# We Need More Canadians



## Jenx511 (Jun 29, 2016)

Who Here is from Ottawa? I'm going there next month and I heard it's a beautiful place, is that True?


----------



## ouird (Sep 8, 2015)

Jenx511 said:


> Who Here is from Ottawa? I'm going there next month and I heard it's a beautiful place, is that True?


Halifax here. Another great place to be.


----------



## Roots (Aug 14, 2011)

It's a beautiful place. Lots to do depending on your interest. 


Sent from my iPhone using Tapatalk


----------



## steely5 (Dec 6, 2008)

Yup it is amongst the nicest in the world,


Sent from my iPad using Tapatalk


----------



## shakyshot (Dec 21, 2007)

I find my 35 acres of wood lot the best place earth. Big fire and cold beer


----------



## dpoisson (May 29, 2016)

Quebec City here!


----------



## canadabowhunter (Feb 26, 2008)

Lived there. It's amazing for tourists


----------



## 4 Fletch (Jan 25, 2014)

Ottawa is a swamp, full of politicians and bureaucrats. Lotsa young people, more fit people there than other parts of Ontario. Lotsa museums. People seem friendly enough.

- [Tasks to perform]:
• A. In the forum thread about Ottawa, what reason does Jenx511 give for asking who is from Ottawa?
• B. From the forum thread about Ottawa, repeat the passage that begins with the words containing "# We Need More" and ends with "(Sep 8, 2015)".

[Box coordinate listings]

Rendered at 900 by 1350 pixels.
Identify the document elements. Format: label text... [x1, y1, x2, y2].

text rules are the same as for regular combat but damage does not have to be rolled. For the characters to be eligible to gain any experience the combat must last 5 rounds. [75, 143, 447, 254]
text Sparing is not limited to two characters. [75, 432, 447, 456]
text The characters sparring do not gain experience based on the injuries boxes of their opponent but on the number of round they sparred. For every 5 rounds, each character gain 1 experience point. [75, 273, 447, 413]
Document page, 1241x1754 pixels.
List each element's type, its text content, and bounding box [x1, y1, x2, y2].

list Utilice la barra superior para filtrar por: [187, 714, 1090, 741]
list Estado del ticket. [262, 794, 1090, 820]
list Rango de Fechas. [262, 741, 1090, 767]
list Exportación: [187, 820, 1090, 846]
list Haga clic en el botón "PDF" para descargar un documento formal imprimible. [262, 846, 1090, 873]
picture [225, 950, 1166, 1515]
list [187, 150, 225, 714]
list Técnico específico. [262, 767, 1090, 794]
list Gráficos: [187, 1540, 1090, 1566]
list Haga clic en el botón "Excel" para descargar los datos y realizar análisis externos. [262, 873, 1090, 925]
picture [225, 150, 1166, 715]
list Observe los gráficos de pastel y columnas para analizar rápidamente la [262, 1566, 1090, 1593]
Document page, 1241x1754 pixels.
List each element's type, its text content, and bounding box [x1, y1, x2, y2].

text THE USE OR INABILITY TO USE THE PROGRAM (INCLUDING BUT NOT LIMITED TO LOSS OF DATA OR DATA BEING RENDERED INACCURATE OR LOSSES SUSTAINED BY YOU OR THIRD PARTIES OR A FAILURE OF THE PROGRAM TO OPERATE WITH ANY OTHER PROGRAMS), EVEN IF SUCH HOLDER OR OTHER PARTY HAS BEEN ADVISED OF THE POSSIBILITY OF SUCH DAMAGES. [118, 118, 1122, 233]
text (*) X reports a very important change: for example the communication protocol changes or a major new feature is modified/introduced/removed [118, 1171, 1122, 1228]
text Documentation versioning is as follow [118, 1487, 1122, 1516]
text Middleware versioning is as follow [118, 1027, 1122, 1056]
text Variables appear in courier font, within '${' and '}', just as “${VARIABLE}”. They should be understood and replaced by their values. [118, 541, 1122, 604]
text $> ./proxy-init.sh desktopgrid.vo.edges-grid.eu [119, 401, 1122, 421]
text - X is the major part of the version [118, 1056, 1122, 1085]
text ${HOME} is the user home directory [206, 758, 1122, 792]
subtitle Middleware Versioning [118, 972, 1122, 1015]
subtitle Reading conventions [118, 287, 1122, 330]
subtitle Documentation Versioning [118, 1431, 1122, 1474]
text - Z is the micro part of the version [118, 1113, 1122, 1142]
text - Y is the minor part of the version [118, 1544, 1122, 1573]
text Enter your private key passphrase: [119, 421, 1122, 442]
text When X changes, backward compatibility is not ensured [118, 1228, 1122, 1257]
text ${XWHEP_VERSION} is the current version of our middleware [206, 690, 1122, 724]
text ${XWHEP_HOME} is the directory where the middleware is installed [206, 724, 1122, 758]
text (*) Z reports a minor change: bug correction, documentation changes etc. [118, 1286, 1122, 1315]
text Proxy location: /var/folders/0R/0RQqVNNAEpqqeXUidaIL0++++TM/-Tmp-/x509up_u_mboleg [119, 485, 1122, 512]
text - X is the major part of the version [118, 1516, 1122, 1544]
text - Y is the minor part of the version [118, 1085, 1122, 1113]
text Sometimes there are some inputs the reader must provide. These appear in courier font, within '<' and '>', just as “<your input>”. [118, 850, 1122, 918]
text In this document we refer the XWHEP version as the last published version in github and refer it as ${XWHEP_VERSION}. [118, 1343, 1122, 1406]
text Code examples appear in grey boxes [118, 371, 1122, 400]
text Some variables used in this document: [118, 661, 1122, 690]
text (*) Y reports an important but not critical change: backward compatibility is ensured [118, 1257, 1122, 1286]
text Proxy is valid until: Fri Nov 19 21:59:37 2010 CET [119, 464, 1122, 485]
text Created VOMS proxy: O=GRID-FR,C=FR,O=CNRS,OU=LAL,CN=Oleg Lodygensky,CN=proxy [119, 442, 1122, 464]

- [Results by task]:
• A. Jenx511 is going to Ottawa next month and has heard it's a beautiful place, so Jenx511 wants to know whether that's true.

• B.
# We Need More Canadians



## Jenx511 (Jun 29, 2016)

Who Here is from Ottawa? I'm going there next month and I heard it's a beautiful place, is that True?


----------



## ouird (Sep 8, 2015)